• What you need to do: Can you repeat only the material that begins at the line with "genus: Aloe" and stops after the line with "phylum: Bryophyta", with "common name" renamed to "vernacular name" and everything else unchanged?

• Records to process:
——

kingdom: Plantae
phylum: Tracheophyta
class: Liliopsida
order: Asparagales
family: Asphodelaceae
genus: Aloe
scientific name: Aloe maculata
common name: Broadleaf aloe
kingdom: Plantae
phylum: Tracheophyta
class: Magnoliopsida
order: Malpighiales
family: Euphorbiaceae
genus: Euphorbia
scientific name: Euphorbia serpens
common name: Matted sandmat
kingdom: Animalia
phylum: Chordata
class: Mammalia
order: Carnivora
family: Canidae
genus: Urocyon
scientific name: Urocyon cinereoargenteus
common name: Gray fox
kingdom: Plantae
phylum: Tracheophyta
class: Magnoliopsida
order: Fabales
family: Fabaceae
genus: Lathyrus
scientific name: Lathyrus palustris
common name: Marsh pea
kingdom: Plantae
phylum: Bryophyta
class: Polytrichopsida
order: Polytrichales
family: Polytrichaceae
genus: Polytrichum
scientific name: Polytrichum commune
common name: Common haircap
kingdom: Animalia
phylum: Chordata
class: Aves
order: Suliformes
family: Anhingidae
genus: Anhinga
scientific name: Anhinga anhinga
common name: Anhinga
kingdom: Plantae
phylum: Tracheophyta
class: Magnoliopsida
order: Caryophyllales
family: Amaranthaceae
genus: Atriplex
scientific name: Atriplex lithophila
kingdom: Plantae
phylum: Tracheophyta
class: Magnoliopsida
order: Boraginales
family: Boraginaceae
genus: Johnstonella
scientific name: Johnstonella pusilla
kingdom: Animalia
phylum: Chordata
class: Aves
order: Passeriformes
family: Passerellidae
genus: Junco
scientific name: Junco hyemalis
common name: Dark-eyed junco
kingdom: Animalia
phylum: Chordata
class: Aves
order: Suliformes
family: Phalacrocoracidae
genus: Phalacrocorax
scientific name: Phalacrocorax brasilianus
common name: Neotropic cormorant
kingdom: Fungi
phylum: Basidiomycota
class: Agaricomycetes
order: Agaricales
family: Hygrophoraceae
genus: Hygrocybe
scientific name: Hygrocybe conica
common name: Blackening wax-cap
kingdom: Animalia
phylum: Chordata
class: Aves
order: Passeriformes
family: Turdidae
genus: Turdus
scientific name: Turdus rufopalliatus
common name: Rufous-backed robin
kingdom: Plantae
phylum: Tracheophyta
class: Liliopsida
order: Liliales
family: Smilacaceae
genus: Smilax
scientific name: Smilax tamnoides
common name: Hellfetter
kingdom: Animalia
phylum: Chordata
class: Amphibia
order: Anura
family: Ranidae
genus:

——

• Output of the exercise:
genus: Aloe
scientific name: Aloe maculata
vernacular name: Broadleaf aloe
kingdom: Plantae
phylum: Tracheophyta
class: Magnoliopsida
order: Malpighiales
family: Euphorbiaceae
genus: Euphorbia
scientific name: Euphorbia serpens
vernacular name: Matted sandmat
kingdom: Animalia
phylum: Chordata
class: Mammalia
order: Carnivora
family: Canidae
genus: Urocyon
scientific name: Urocyon cinereoargenteus
vernacular name: Gray fox
kingdom: Plantae
phylum: Tracheophyta
class: Magnoliopsida
order: Fabales
family: Fabaceae
genus: Lathyrus
scientific name: Lathyrus palustris
vernacular name: Marsh pea
kingdom: Plantae
phylum: Bryophyta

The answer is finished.